10. The system of any of claims 9, wherein the object files include at least model files, and the feature parameters include at least:

model file size, algorithm type, and machine learning framework.

11. The system of claim 9, wherein the operational parameters include server resource utilization; in order to dynamically adjust the cluster based on the operating parameters of the cluster, the first adjustment module is further configured to:

12. The system of claim 11, wherein the server resource utilization includes central processor utilization and memory utilization.

13. The system of claim 11, wherein to dynamically adjust the cluster of deployed services according to preset adjustment rules:

the second obtaining module is further configured to obtain the number of the at least one server and a system parameter of each server;

the first adjusting module is further configured to perform capacity expansion/capacity reduction on the servers according to a preset ratio based on the number and the system parameter, where the capacity expansion/capacity reduction at least includes increasing/decreasing the number of servers supporting the target file and increasing/decreasing the memory usage amount of the servers supporting the target file.

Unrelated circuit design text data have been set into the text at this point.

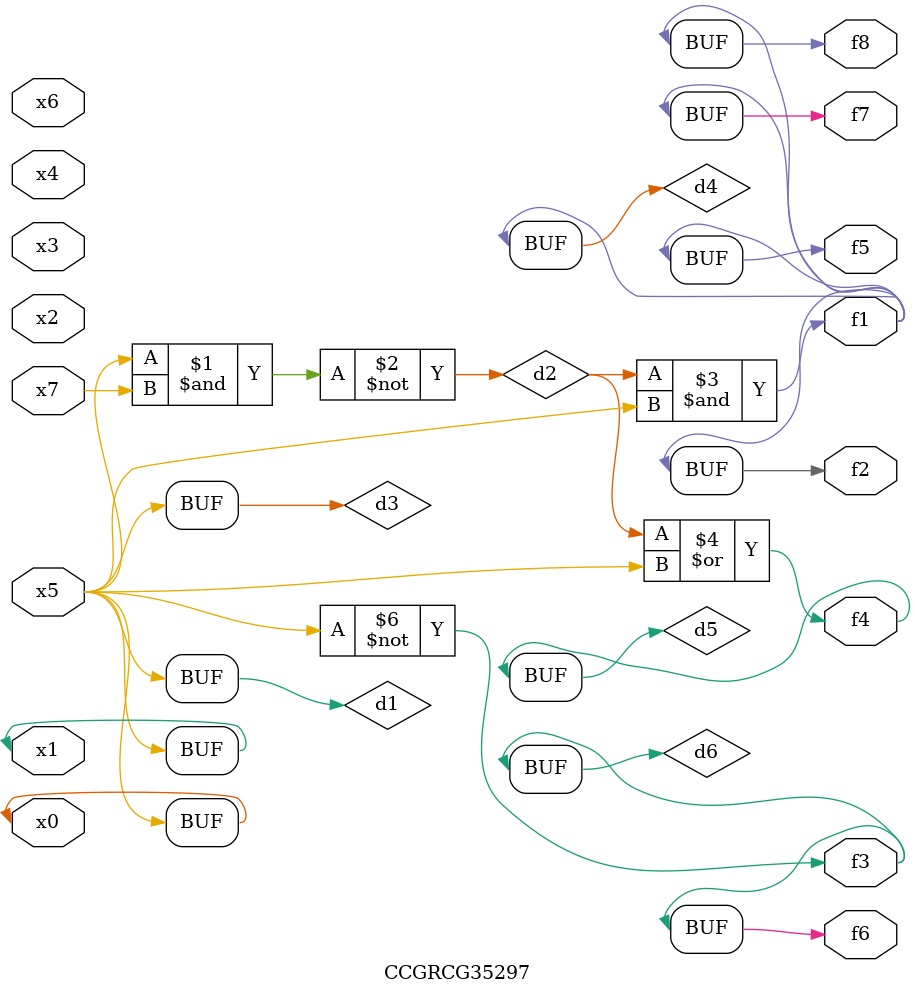
<source format=v>
module CCGRCG35297(
	input x0, x1, x2, x3, x4, x5, x6, x7,
	output f1, f2, f3, f4, f5, f6, f7, f8
);

	wire d1, d2, d3, d4, d5, d6;

	buf (d1, x0, x5);
	nand (d2, x5, x7);
	buf (d3, x0, x1);
	and (d4, d2, d3);
	or (d5, d2, d3);
	nor (d6, d1, d3);
	assign f1 = d4;
	assign f2 = d4;
	assign f3 = d6;
	assign f4 = d5;
	assign f5 = d4;
	assign f6 = d6;
	assign f7 = d4;
	assign f8 = d4;
endmodule

</source>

14. The system of claim 9, wherein the system further comprises:

and the recovery module is used for recovering at least one target file based on the operation parameters of the cluster.

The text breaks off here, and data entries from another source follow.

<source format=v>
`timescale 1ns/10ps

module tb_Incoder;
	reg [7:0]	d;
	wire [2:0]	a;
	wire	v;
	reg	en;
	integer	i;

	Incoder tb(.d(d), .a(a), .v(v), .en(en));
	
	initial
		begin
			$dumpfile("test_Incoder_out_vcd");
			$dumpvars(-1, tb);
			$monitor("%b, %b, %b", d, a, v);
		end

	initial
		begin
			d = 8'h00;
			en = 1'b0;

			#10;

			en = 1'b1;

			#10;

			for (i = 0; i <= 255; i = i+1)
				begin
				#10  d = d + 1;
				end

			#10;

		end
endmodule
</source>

15. The system of claim 14, wherein the operational parameters further include a file call amount; in order to perform a recycling process on at least one target file based on the operating parameters of the cluster, the recycling module is further configured to:

and if so, recycling the target file.

16. A service automation operation and maintenance system, comprising:

a third obtaining module, configured to obtain feature parameters related to a service to be deployed, where the service at least includes an online inference service, and the feature parameters at least include feature parameters of a file used to support the service;

the second determining module is used for determining a cluster based on the characteristic parameters and deploying the service to be deployed by utilizing the cluster; wherein the cluster comprises at least one server for deploying the service to be deployed; determining clusters based on the feature parameters, including:

a fourth obtaining module, configured to obtain an operation parameter of the cluster in an execution process of the deployed service;

and a second adjusting module, configured to dynamically adjust the cluster that deploys the service based on an operating parameter of the cluster, where the dynamic adjustment at least includes performing capacity expansion or capacity reduction on the servers in the cluster.

17. An apparatus for automated operation and maintenance of a cluster, comprising at least one storage medium and at least one processor, the at least one storage medium configured to store computer instructions; the at least one processor is configured to execute the computer instructions to implement the method of any of claims 1-7.

18. A service automation operation and maintenance device comprising at least one storage medium and at least one processor, the at least one storage medium for storing computer instructions; the at least one processor is configured to execute the computer instructions to implement the method of claim 8.